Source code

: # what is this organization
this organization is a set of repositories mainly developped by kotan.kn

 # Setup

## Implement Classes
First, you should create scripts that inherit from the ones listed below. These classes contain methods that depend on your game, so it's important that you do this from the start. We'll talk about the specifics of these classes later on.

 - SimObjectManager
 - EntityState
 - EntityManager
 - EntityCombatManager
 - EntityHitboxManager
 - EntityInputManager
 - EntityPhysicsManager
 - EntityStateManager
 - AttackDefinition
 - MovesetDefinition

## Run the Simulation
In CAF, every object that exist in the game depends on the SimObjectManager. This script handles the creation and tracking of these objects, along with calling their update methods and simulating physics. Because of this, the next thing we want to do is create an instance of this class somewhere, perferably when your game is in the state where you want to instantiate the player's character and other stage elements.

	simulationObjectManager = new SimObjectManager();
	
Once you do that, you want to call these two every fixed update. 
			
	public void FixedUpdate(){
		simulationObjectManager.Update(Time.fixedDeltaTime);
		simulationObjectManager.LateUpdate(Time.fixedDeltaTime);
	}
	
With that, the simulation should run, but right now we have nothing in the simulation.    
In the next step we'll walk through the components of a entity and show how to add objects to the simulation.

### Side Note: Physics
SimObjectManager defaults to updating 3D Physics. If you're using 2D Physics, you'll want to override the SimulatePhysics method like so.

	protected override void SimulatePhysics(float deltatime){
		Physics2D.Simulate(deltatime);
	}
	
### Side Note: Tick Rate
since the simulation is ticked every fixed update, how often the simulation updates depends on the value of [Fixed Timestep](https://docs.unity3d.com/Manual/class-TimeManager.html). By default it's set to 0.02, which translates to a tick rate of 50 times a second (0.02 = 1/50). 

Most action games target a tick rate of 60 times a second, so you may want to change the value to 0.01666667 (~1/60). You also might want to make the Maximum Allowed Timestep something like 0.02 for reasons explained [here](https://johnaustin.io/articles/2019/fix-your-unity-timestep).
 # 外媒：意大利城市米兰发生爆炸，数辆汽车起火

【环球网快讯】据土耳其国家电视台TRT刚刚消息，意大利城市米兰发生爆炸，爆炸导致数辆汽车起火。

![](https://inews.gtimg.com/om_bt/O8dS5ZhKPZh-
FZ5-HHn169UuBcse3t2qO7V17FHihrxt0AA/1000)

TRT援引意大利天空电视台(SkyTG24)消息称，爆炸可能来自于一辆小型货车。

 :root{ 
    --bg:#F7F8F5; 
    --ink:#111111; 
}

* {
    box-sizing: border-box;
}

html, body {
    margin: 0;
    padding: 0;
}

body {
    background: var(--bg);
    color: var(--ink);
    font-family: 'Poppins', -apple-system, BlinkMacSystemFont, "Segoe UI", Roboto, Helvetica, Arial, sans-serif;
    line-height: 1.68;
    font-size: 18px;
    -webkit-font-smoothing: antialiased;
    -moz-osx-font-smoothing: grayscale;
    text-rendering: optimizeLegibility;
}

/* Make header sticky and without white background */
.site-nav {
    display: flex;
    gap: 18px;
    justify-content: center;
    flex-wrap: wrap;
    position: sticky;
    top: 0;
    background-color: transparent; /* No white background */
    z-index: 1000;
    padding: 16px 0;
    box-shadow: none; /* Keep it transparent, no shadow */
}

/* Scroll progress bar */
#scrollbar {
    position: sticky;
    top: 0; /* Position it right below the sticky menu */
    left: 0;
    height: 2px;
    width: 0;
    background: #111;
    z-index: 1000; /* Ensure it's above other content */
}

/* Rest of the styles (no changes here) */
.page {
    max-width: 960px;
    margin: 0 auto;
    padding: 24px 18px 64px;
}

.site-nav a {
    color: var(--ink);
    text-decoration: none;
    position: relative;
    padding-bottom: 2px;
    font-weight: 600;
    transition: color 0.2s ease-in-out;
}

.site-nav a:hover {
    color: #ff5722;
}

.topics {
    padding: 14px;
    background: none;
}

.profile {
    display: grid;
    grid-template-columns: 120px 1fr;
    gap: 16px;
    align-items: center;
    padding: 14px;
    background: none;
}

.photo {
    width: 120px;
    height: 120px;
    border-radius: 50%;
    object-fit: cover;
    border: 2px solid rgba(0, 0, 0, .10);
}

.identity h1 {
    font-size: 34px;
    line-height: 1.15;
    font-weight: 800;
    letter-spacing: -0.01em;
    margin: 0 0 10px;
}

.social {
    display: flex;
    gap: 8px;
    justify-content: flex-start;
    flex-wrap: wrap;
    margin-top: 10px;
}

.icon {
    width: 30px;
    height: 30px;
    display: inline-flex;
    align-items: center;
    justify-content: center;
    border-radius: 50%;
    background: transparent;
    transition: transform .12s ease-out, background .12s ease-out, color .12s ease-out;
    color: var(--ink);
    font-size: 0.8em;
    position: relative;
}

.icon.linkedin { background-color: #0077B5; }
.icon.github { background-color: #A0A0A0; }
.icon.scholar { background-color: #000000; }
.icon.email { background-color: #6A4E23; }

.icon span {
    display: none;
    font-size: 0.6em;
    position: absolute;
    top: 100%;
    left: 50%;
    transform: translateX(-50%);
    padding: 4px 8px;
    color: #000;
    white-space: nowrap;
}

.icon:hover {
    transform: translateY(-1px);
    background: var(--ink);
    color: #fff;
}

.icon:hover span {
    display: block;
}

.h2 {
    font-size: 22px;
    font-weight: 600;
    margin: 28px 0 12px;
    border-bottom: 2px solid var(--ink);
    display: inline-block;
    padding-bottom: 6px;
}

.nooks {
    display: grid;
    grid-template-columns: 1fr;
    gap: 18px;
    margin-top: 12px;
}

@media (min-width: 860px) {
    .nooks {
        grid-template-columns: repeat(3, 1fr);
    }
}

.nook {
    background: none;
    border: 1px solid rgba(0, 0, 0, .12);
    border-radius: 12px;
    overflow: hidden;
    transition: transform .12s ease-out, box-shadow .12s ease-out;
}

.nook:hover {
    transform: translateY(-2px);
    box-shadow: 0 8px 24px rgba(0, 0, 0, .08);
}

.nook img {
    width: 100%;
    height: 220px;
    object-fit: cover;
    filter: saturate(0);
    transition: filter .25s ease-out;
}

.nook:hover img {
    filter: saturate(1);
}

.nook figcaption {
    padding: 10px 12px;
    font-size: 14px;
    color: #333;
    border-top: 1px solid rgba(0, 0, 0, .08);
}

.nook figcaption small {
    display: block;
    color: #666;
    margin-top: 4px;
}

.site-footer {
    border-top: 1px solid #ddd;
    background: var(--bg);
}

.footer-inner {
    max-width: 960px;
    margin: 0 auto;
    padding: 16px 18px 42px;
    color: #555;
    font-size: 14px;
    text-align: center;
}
......
### Task directions
Each line must be set down again exactly as above, with no line omitted.

### Task output
Source code

: # what is this organization
this organization is a set of repositories mainly developped by kotan.kn

 # Setup

## Implement Classes
First, you should create scripts that inherit from the ones listed below. These classes contain methods that depend on your game, so it's important that you do this from the start. We'll talk about the specifics of these classes later on.

 - SimObjectManager
 - EntityState
 - EntityManager
 - EntityCombatManager
 - EntityHitboxManager
 - EntityInputManager
 - EntityPhysicsManager
 - EntityStateManager
 - AttackDefinition
 - MovesetDefinition

## Run the Simulation
In CAF, every object that exist in the game depends on the SimObjectManager. This script handles the creation and tracking of these objects, along with calling their update methods and simulating physics. Because of this, the next thing we want to do is create an instance of this class somewhere, perferably when your game is in the state where you want to instantiate the player's character and other stage elements.

	simulationObjectManager = new SimObjectManager();
	
Once you do that, you want to call these two every fixed update. 
			
	public void FixedUpdate(){
		simulationObjectManager.Update(Time.fixedDeltaTime);
		simulationObjectManager.LateUpdate(Time.fixedDeltaTime);
	}
	
With that, the simulation should run, but right now we have nothing in the simulation.    
In the next step we'll walk through the components of a entity and show how to add objects to the simulation.

### Side Note: Physics
SimObjectManager defaults to updating 3D Physics. If you're using 2D Physics, you'll want to override the SimulatePhysics method like so.

	protected override void SimulatePhysics(float deltatime){
		Physics2D.Simulate(deltatime);
	}
	
### Side Note: Tick Rate
since the simulation is ticked every fixed update, how often the simulation updates depends on the value of [Fixed Timestep](https://docs.unity3d.com/Manual/class-TimeManager.html). By default it's set to 0.02, which translates to a tick rate of 50 times a second (0.02 = 1/50). 

Most action games target a tick rate of 60 times a second, so you may want to change the value to 0.01666667 (~1/60). You also might want to make the Maximum Allowed Timestep something like 0.02 for reasons explained [here](https://johnaustin.io/articles/2019/fix-your-unity-timestep).
 # 外媒：意大利城市米兰发生爆炸，数辆汽车起火

【环球网快讯】据土耳其国家电视台TRT刚刚消息，意大利城市米兰发生爆炸，爆炸导致数辆汽车起火。

![](https://inews.gtimg.com/om_bt/O8dS5ZhKPZh-
FZ5-HHn169UuBcse3t2qO7V17FHihrxt0AA/1000)

TRT援引意大利天空电视台(SkyTG24)消息称，爆炸可能来自于一辆小型货车。

 :root{ 
    --bg:#F7F8F5; 
    --ink:#111111; 
}

* {
    box-sizing: border-box;
}

html, body {
    margin: 0;
    padding: 0;
}

body {
    background: var(--bg);
    color: var(--ink);
    font-family: 'Poppins', -apple-system, BlinkMacSystemFont, "Segoe UI", Roboto, Helvetica, Arial, sans-serif;
    line-height: 1.68;
    font-size: 18px;
    -webkit-font-smoothing: antialiased;
    -moz-osx-font-smoothing: grayscale;
    text-rendering: optimizeLegibility;
}

/* Make header sticky and without white background */
.site-nav {
    display: flex;
    gap: 18px;
    justify-content: center;
    flex-wrap: wrap;
    position: sticky;
    top: 0;
    background-color: transparent; /* No white background */
    z-index: 1000;
    padding: 16px 0;
    box-shadow: none; /* Keep it transparent, no shadow */
}

/* Scroll progress bar */
#scrollbar {
    position: sticky;
    top: 0; /* Position it right below the sticky menu */
    left: 0;
    height: 2px;
    width: 0;
    background: #111;
    z-index: 1000; /* Ensure it's above other content */
}

/* Rest of the styles (no changes here) */
.page {
    max-width: 960px;
    margin: 0 auto;
    padding: 24px 18px 64px;
}

.site-nav a {
    color: var(--ink);
    text-decoration: none;
    position: relative;
    padding-bottom: 2px;
    font-weight: 600;
    transition: color 0.2s ease-in-out;
}

.site-nav a:hover {
    color: #ff5722;
}

.topics {
    padding: 14px;
    background: none;
}

.profile {
    display: grid;
    grid-template-columns: 120px 1fr;
    gap: 16px;
    align-items: center;
    padding: 14px;
    background: none;
}

.photo {
    width: 120px;
    height: 120px;
    border-radius: 50%;
    object-fit: cover;
    border: 2px solid rgba(0, 0, 0, .10);
}

.identity h1 {
    font-size: 34px;
    line-height: 1.15;
    font-weight: 800;
    letter-spacing: -0.01em;
    margin: 0 0 10px;
}

.social {
    display: flex;
    gap: 8px;
    justify-content: flex-start;
    flex-wrap: wrap;
    margin-top: 10px;
}

.icon {
    width: 30px;
    height: 30px;
    display: inline-flex;
    align-items: center;
    justify-content: center;
    border-radius: 50%;
    background: transparent;
    transition: transform .12s ease-out, background .12s ease-out, color .12s ease-out;
    color: var(--ink);
    font-size: 0.8em;
    position: relative;
}

.icon.linkedin { background-color: #0077B5; }
.icon.github { background-color: #A0A0A0; }
.icon.scholar { background-color: #000000; }
.icon.email { background-color: #6A4E23; }

.icon span {
    display: none;
    font-size: 0.6em;
    position: absolute;
    top: 100%;
    left: 50%;
    transform: translateX(-50%);
    padding: 4px 8px;
    color: #000;
    white-space: nowrap;
}

.icon:hover {
    transform: translateY(-1px);
    background: var(--ink);
    color: #fff;
}

.icon:hover span {
    display: block;
}

.h2 {
    font-size: 22px;
    font-weight: 600;
    margin: 28px 0 12px;
    border-bottom: 2px solid var(--ink);
    display: inline-block;
    padding-bottom: 6px;
}

.nooks {
    display: grid;
    grid-template-columns: 1fr;
    gap: 18px;
    margin-top: 12px;
}

@media (min-width: 860px) {
    .nooks {
        grid-template-columns: repeat(3, 1fr);
    }
}

.nook {
    background: none;
    border: 1px solid rgba(0, 0, 0, .12);
    border-radius: 12px;
    overflow: hidden;
    transition: transform .12s ease-out, box-shadow .12s ease-out;
}

.nook:hover {
    transform: translateY(-2px);
    box-shadow: 0 8px 24px rgba(0, 0, 0, .08);
}

.nook img {
    width: 100%;
    height: 220px;
    object-fit: cover;
    filter: saturate(0);
    transition: filter .25s ease-out;
}

.nook:hover img {
    filter: saturate(1);
}

.nook figcaption {
    padding: 10px 12px;
    font-size: 14px;
    color: #333;
    border-top: 1px solid rgba(0, 0, 0, .08);
}

.nook figcaption small {
    display: block;
    color: #666;
    margin-top: 4px;
}

.site-footer {
    border-top: 1px solid #ddd;
    background: var(--bg);
}

.footer-inner {
    max-width: 960px;
    margin: 0 auto;
    padding: 16px 18px 42px;
    color: #555;
    font-size: 14px;
    text-align: center;
}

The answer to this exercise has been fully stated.